Testo della pagina:
Legge stabilità. Ecco le proposte delle Regioni. Errani: “Incontro urgente con Monti”

Legge stabilità. Ecco le proposte delle Regioni. Errani: “Incontro urgente con Monti”

Legge stabilità. Ecco le proposte delle Regioni. Errani: “Incontro urgente con Monti”
Se non vi saranno chiarimenti su sanità, risorse per il trasporto pubblico locale, fondo sociale ed altre questioni economiche, toccherà allo Stato provvedere a servizi essenziali che le Regioni non sono più in grado di erogare. È quanto chiedono in un documento i presidenti delle Regioni.

La Conferenza delle Regioni e delle Province autonome chiede un incontro urgente al Presidente del Consiglio Mario Monti, per rappresentare i temi che costituiscono punti irrinunciabili di un’agenda che garantisca la sostenibilità dei servizi essenziali dei cittadini. Il mancato accoglimento non potrà che comportare la responsabilità diretta dello Stato centrale per garantire l’erogazione di servizi essenziali (Sanità e trasporto pubblico locale).
 
Hanno parlato chiaro le Regioni che in un documento approvato questa mattina al termine della Conferenza dei Presidenti, nella quale sono stati affrontati i nodi sul Ddl Stabilità, hanno elencato le questioni fondamentali per l’erogazione di servizi essenziali ai cittadini, relative a Sanità, Trasporto pubblico locale e Welfare.
 
“Chiediamo un incontro urgente con il premier Monti – ha detto Errani la termine della conferenza dei Presidenti – perché si formino le condizioni per aprire un Tavolo sui servizi fondamentali: la sanità, il welfare e il trasporto pubblico locale che, continuando così, non potranno più essere garantiti. Diversamente diventa chiaro che lo Stato dovrà prendere ogni responsabilità con i cittadini riguardo all'impossibilità di erogare i servizi in questione”.

Voci di dati:
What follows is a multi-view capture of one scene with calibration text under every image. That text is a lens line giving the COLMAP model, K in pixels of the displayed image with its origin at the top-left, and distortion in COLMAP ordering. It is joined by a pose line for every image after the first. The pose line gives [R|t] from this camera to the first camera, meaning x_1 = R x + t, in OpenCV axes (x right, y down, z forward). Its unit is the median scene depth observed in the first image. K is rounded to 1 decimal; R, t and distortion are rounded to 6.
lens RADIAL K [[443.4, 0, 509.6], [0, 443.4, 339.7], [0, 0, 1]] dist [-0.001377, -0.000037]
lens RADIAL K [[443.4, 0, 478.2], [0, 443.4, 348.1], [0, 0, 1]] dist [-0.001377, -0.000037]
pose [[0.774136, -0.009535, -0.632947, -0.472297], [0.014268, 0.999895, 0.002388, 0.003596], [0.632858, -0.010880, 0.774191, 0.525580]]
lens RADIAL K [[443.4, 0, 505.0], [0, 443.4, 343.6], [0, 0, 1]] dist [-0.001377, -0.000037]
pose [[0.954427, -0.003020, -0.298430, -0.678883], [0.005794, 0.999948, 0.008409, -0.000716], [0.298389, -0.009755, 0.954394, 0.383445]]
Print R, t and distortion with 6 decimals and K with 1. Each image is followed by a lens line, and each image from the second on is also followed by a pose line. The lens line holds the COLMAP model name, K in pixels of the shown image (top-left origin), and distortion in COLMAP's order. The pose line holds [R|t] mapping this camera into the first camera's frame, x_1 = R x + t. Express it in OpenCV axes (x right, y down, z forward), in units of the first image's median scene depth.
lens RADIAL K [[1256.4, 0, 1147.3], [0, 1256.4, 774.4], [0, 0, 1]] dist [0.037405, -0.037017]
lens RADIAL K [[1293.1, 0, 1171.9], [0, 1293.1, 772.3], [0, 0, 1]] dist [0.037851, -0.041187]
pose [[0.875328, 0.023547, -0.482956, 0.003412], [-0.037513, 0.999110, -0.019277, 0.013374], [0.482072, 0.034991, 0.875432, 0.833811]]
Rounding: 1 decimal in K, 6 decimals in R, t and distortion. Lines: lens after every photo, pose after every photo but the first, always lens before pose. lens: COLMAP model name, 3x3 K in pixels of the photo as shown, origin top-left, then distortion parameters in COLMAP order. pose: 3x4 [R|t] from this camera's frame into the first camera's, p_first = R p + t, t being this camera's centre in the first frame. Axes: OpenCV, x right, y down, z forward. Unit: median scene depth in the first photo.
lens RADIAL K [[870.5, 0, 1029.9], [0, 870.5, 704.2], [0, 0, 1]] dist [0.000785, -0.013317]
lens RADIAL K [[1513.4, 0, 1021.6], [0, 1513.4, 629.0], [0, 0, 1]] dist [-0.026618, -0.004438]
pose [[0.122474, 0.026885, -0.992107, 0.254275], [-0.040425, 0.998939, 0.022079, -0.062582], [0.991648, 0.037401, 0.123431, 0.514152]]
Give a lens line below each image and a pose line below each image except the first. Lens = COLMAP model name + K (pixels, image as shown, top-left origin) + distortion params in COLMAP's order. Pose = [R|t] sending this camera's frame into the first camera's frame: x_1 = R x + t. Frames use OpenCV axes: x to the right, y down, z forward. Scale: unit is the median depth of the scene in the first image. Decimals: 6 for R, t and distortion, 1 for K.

Consegna 1: Ricopia dall'articolo sulla legge di stabilità il passo che va da "La Conferenza delle" a "locale e Welfare.".
Consegna 2:
Rispondi alle domande seguenti basandoti sull'articolo sulla legge di stabilità.
(a) A chi chiede un incontro urgente la Conferenza delle Regioni e delle Province autonome?
(b) Quando è stato approvato il documento delle Regioni?
(c) Quali servizi fondamentali elenca Errani?

Risposta 1:
La Conferenza delle Regioni e delle Province autonome chiede un incontro urgente al Presidente del Consiglio Mario Monti, per rappresentare i temi che costituiscono punti irrinunciabili di un’agenda che garantisca la sostenibilità dei servizi essenziali dei cittadini. Il mancato accoglimento non potrà che comportare la responsabilità diretta dello Stato centrale per garantire l’erogazione di servizi essenziali (Sanità e trasporto pubblico locale).
 
Hanno parlato chiaro le Regioni che in un documento approvato questa mattina al termine della Conferenza dei Presidenti, nella quale sono stati affrontati i nodi sul Ddl Stabilità, hanno elencato le questioni fondamentali per l’erogazione di servizi essenziali ai cittadini, relative a Sanità, Trasporto pubblico locale e Welfare.

Risposta 2:
(a) Al Presidente del Consiglio Mario Monti.
(b) Questa mattina, al termine della Conferenza dei Presidenti.
(c) La sanità, il welfare e il trasporto pubblico locale.